- What this exercise asks -
(1) Decide whether each statement agrees with the post about guns, answering yes or no and quoting the exact words of the post that settle it. (a) Heart disease is the leading cause of death in America. (b) A handgun ban would be unconstitutional. (c) The 1993 study found that homes with guns had a nearly five times greater risk of homicide.
(2) Carry on the post about guns, beginning after its final sentence.

== Document section

Tuesday, February 26, 2013

More Notes About Guns

Abstract: 

Although vastly more people are murdered, and murdered with guns, in the United States than in other equivalently wealthy countries, the murder rate is vastly outpaced by other ways to die. This doesn't mean we can't do anything about murder. We probably can. But what we can do might be counter-intuitive and we won't know until we can do more studies.

  • So-called "assault weapons" kill relatively few people in the United States. A reduction of legal magazine sizes might reduce the number of casualties in mass killings but will not affect the murder rate overall.


  • That being said, a handgun ban would be both constitutional and effective. 
  • Alternatively, or in addition to, a restriction on males under the age of 25 possessing a handgun, would also be effective.

It's my contention though that the Executive Order mandating that the CDC be able to do actual research into gun violence is the single most important thing we need.

From the mid-1980s to the mid-1990s, the CDC conducted original, peer-reviewed research into gun violence, including questions such as whether people who had guns in their homes gained protection from the weapons. (The answer, researchers found, was no. Homes with guns had a nearly three times greater risk of homicide and a nearly five times greater risk of suicide than those without, according to a 1993 study in the New England Journal of Medicine.)
But in 1996, the NRA, with the help of Congressional leaders, moved to suppress such information and to block future federal research into gun violence, [Dr. Mark Rosenberg, president of the Task Force for Global Health and director of the CDC's Center for Injury Prevention and Control from 1994 to 1999] said.

I can't say why the NRA is against research. I can guess, but I can't say for sure. I ain't got a lot of truck with those who are against research. I'm a big fan of research.

Ways to die.

Heart disease is the #1 killer in America. By an order of magnitude. Half a million people rather than about 30,000 from firearms (including suicides). Also more dangerous than firearms is cancer and automobiles.
The problem is with the way that people judge risk. We feel we're safer when we drive because we have some amount of control over driving. We feel either that we're less safe because of some crazed shooter, than by being killed in our automobile.
Or, conversely, we feel we're safer because we own a gun. That feels like we have some degree of control and we might fend off an attack. Statistically that's dead wrong, of course (see above).

====
== Entries supplied

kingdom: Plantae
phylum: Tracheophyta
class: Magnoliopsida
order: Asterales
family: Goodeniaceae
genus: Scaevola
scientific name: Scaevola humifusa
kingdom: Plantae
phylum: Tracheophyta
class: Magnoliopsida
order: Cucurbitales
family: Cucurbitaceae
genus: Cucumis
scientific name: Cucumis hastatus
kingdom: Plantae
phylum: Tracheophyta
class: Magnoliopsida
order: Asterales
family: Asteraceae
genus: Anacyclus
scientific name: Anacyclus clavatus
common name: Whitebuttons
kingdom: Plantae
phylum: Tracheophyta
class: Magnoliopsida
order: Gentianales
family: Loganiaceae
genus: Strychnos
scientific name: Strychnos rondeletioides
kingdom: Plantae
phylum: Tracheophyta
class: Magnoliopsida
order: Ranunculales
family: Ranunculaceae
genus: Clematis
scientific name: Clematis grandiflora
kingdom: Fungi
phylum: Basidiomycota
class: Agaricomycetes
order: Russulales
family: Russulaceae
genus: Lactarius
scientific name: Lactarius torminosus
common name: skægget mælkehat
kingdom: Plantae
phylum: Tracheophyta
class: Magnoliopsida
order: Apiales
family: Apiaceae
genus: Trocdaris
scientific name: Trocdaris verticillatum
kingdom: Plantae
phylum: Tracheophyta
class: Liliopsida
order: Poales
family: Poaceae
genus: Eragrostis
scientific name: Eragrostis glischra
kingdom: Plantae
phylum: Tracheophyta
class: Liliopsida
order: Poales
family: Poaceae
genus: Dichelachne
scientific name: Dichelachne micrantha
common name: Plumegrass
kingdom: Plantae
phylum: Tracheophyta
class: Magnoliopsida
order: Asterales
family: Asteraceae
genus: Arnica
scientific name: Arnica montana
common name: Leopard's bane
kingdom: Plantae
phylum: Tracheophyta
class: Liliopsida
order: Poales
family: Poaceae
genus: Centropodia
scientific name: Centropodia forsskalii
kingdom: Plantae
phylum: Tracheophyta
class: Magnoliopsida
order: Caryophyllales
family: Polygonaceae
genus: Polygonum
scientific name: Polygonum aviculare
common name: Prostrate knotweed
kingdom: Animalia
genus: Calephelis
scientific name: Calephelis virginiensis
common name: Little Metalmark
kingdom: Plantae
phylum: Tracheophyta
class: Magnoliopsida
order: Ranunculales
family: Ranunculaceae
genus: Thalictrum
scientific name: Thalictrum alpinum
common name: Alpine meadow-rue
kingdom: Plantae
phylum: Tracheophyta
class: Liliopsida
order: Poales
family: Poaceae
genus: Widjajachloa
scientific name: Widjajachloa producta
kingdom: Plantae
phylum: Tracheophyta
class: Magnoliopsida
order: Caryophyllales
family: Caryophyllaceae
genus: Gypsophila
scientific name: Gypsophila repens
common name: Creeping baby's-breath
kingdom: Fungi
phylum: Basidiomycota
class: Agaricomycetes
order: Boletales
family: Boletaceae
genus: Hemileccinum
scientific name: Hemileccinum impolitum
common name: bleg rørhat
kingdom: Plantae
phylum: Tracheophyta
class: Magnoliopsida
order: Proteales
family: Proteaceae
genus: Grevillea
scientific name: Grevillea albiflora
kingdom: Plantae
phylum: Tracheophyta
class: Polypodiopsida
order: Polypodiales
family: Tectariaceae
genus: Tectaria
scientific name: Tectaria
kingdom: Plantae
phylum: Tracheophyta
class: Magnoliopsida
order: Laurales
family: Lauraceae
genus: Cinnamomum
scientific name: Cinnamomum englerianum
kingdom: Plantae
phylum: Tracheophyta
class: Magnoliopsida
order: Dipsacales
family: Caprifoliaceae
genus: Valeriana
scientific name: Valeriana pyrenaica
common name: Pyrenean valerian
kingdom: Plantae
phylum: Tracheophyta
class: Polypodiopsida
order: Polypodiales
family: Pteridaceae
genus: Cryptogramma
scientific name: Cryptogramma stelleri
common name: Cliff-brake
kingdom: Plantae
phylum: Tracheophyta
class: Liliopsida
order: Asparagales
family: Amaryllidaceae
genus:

====

- Answers by item number -
(1)
(a) Yes: "Heart disease is the #1 killer in America."
(b) No: "a handgun ban would be both constitutional and effective."
(c) No: "Homes with guns had a nearly three times greater risk of homicide and a nearly five times greater risk of suicide than those without"

(2)
We saw the same think occur after 9/11. More people were killed on roads due to the increased numbers of people driving, than died in terrorist attacks in the US. Still they felt they'd be safer driving. They weren't.

Do we need guns to protect ourselves from our own government?
It's an article of faith among the gunerencia that guns are the only thing standing between us and a tyrannical government. Now much of that is Turner Diaries racist fantasy. But let's take a look to see if there's any merit. And wish us luck because the data sets are so squirrely.
The first thing we can say is that we don't need firearms to affect a revolution in and of itself. There are plenty of examples of revolutions without civilian-owned firearms.
Tunisia has one of the lowest civilian ownership ratios of firearms in the world and they just threw out a dictator, sparking the Arab Spring.
The Velvet Revolution was bloodless.
And civilian ownership of assault rifles wouldn't have helped the Prague Spring as Brezhnev's tanks were ¡mostly¡ bullet-proof.
I'd go so far as to suggest that really to have a revolution 'gainst a tyrannous foe you're going to need the army on your side. If you've got a Seven Days in May situation you're really going to have to rely on the fact that the officer corps are simply not going to go along with it. Because if they do, I'm not so sure what a 30-round magazine of .223 ammo is going to accomplish.
All presently-legal firearms will have no effect against the combined might of the United States armed forces. I'm just going to go ahead and say that. You're going to need drones and stealth bombers. Or, like in actual revolutions you'll take to the street and the army will go along with you because your demands are just.